Les premiers membres de la force sont principalement anglophones. Parmi les figures les plus marquantes, mentionnons George A. French, Samuel Benfield Steele, Francis Joseph Fitzgerald et Francis Jeffrey Dickens, fils du romancier Charles Dickens. Mais quelques Canadiens français ont aussi joint les rangs de la Police à cheval du Nord-Ouest dont Sévère Gagnon.

Sévère Gagnon est né à Berthierville, le 8 janvier 1845. Après des études au Collège Sainte-Marie, il entre au cabinet de Joseph Doutre et est admis au barreau en 1866. Proche du Parti libéral et attiré par l’aventure, il s’est joint à la toute nouvelle Police à cheval du Nord-Ouest au printemps de 1874 avec le grade de major. Il séjourne dans l’Ouest canadien durant 25 ans où il occupe plusieurs fonctions, dont celle de superintendant, participe à de nombreuses missions de maintien de la paix et joue un rôle actif dans la rébellion du Nord-Ouest de 1885. En 1888, il épouse Emma Royal, fille de Joseph Royal, lieutenant-gouverneur des Territoires du Nord-Ouest, et d’Agnès Bruyère. En 1900, il quitte ses fonctions pour des raisons de santé et revient habiter à Montréal. Il meurt le 9 mai 1909 à l’Institut ophtalmologique de Montréal et est inhumé au cimetière de Côte-des-Neiges. Son épouse lui survit jusqu’au 9 mars 1949.

De cette union est né Henri Albert Royal, le 20 février 1893, en Saskatchewan. Après des études à Montréal, il se porte volontaire pour le Corps expéditionnaire canadien et sert durant la Première Guerre mondiale en France et en Belgique. Démobilisé en 1919, il suit les traces de son père et joint les rangs de la Gendarmerie royale du Canada, en 1920. Nommé inspecteur, il sert dans plusieurs régions du Canada, soit à Ottawa, en Colombie-Britannique, dans l’Arctique, et finalement au Québec. En 1945, il devient directeur général des enquêtes criminelles au Canada et s’illustre dans l’affaire Gouzenko. Lors de son décès à Ottawa, le 19 novembre 1947, il occupe la fonction de sous-commissaire de la Gendarmerie, le deuxième poste en importance.

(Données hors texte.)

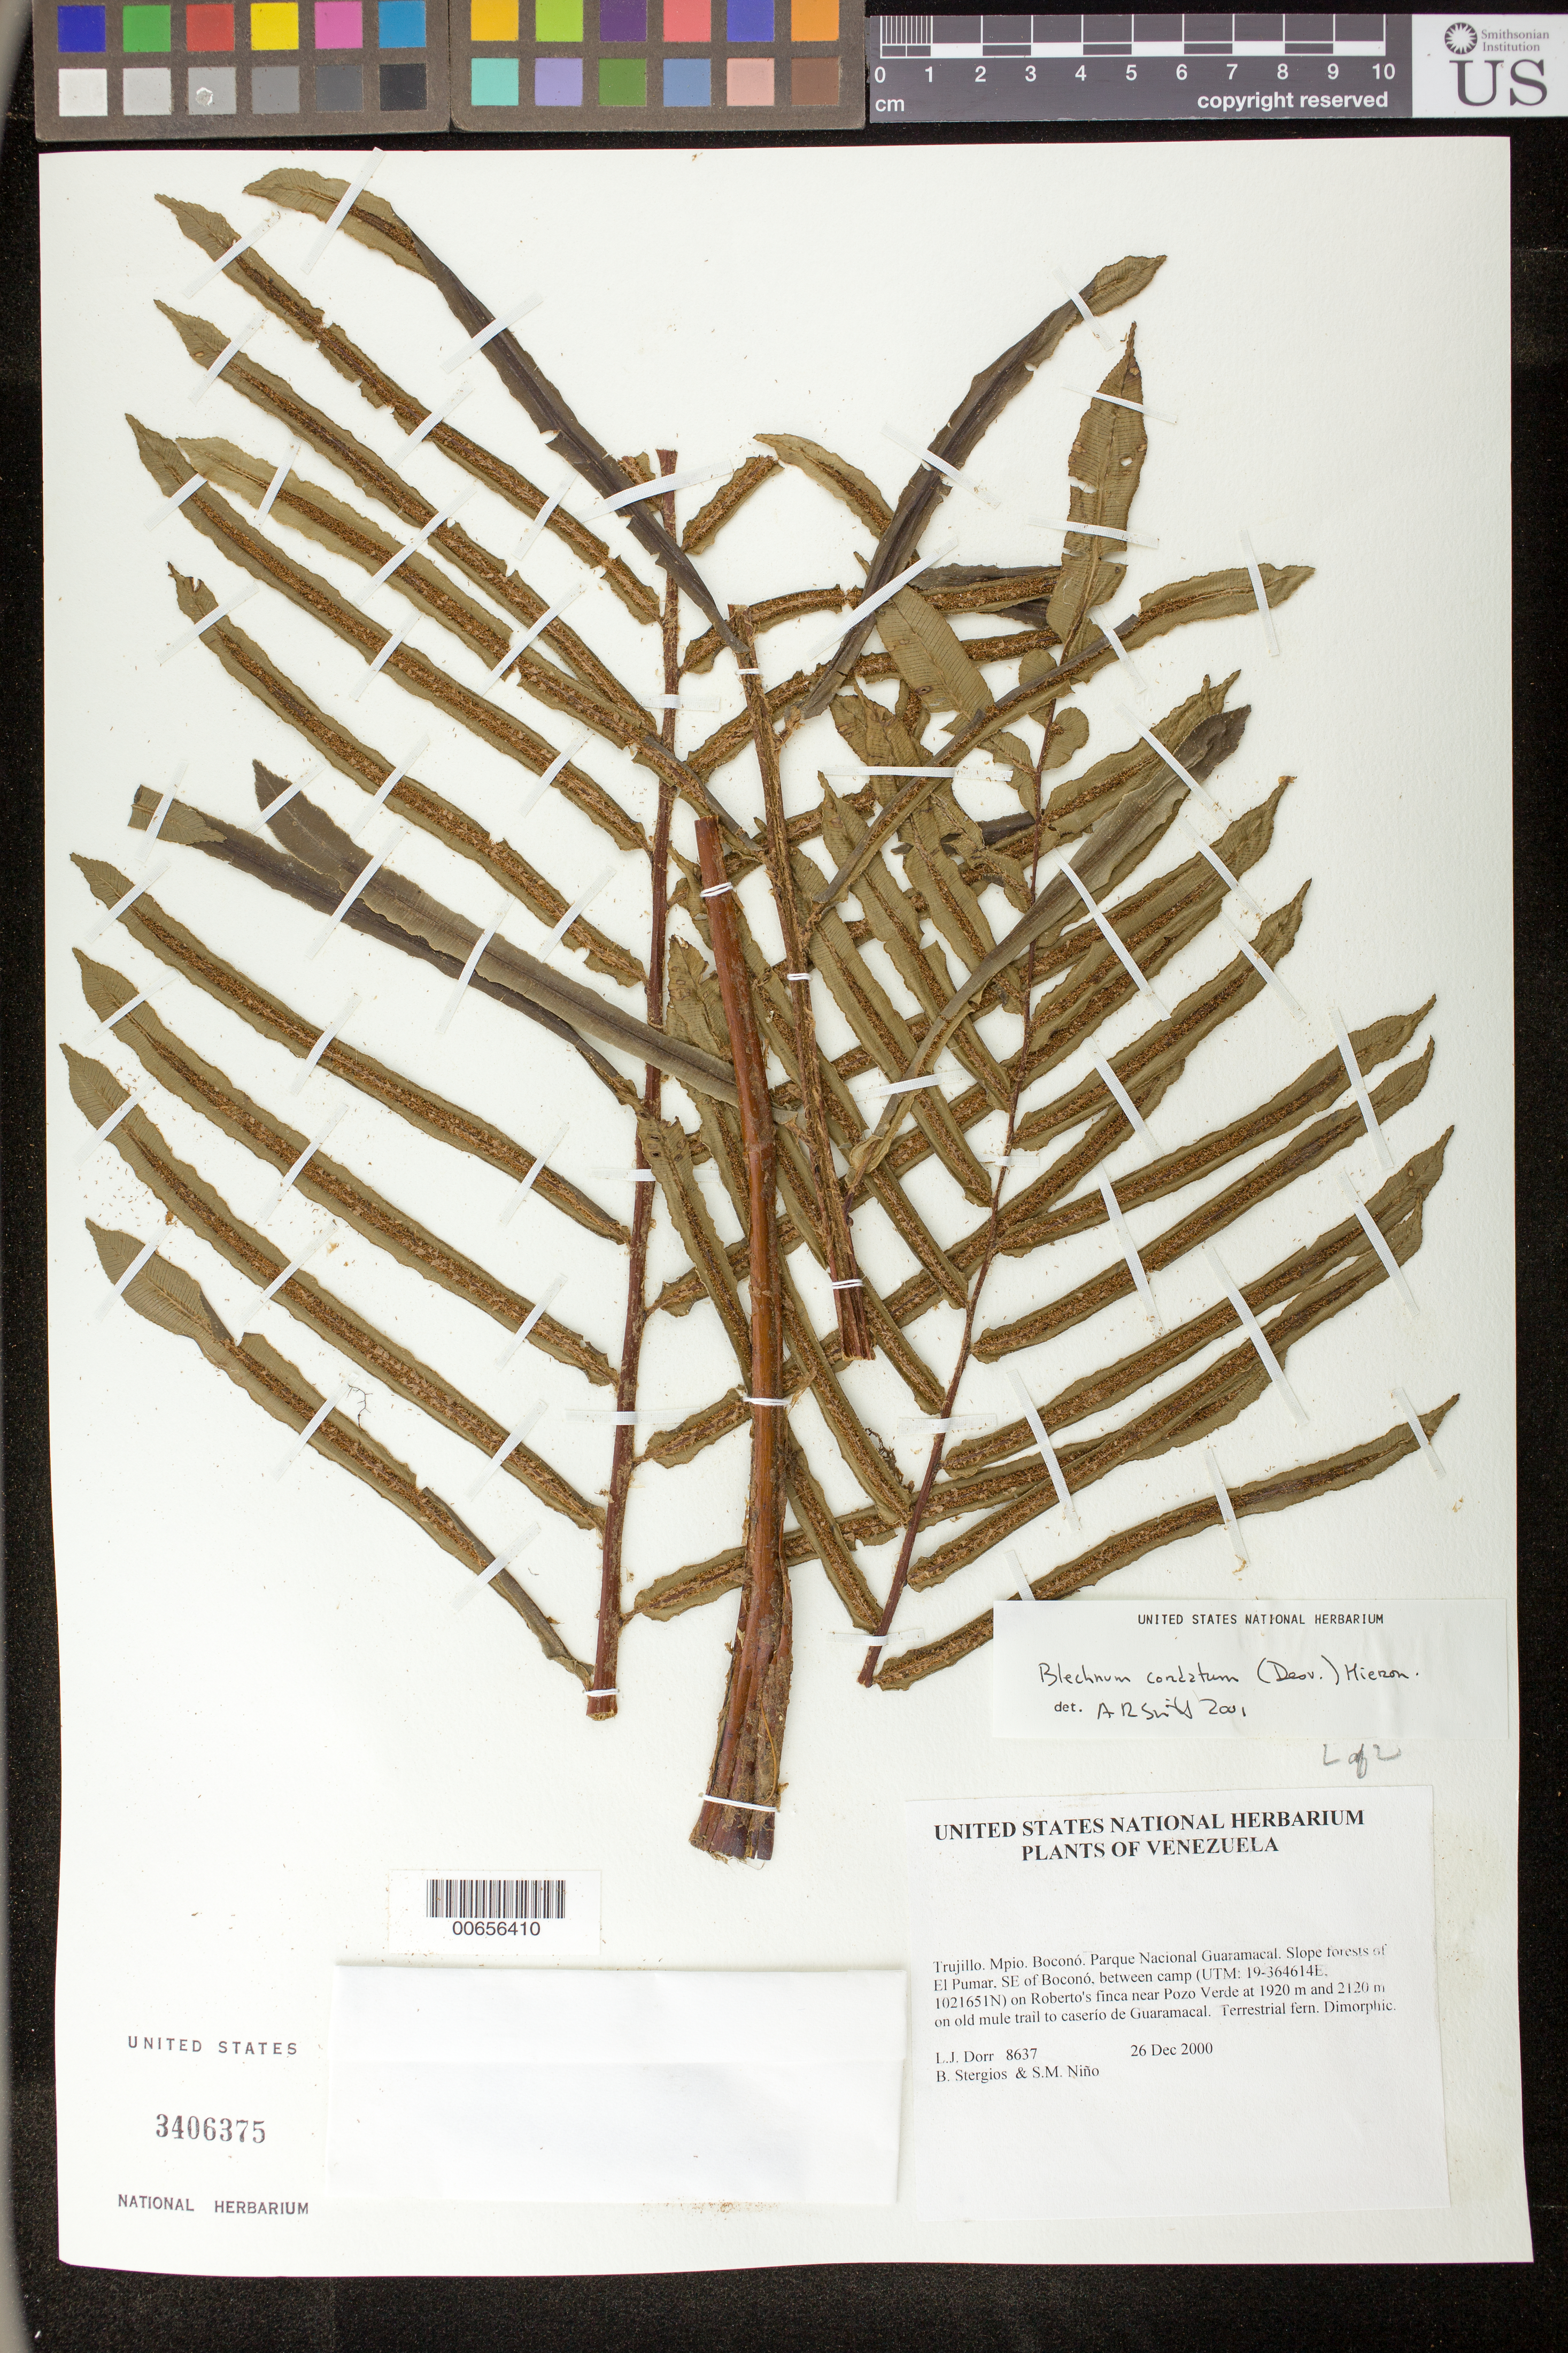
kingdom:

Bibliothèque et Archives Canada conservent les archives de la Police à cheval du Nord-Ouest et de la Gendarmerie royale du Canada. L’étendue du fonds est considérable et comprend 990 mètres linéaires de documents. Le fonds d'archives (RG 18) inclut les dossiers du personnel des membres de la Police à cheval du Nord-Ouest qui ont servi entre 1873 et 1904. Je vous invite à visiter le site Web du Centre canadien de généalogie (www.collectionscanada.ca/genealogie) pour en savoir plus.

Titre d’ascendance de Sévère Gagnon

Pierre Gagnon et Vincente Desvarieux, 14 septembre 1642, Québec.

Pierre Gagnon et Barbe Fortin, 6 février 1669, Château-Richer.

Joseph Gagnon et Agathe Bélanger, 17 février 1700, Château-Richer.

Jean-Baptiste Gagnon et Madeleine Bouthillet, 17 avril 1730, L’Ange-Gardien.

Louis-Marie Gagnon et Marguerite Germain, 17 janvier 1777, Yamachiche.

Augustin Gagnon et Mary Ann England, 12 septembre 1796, Trois-Rivières.

François Gagnon et Marguerite Thibodeau, 23 novembre 1829, Saint-Barthélémi.

Sévère Gagnon et Emma Royal, 29 novembre 1888, Régina, Saskatchewan.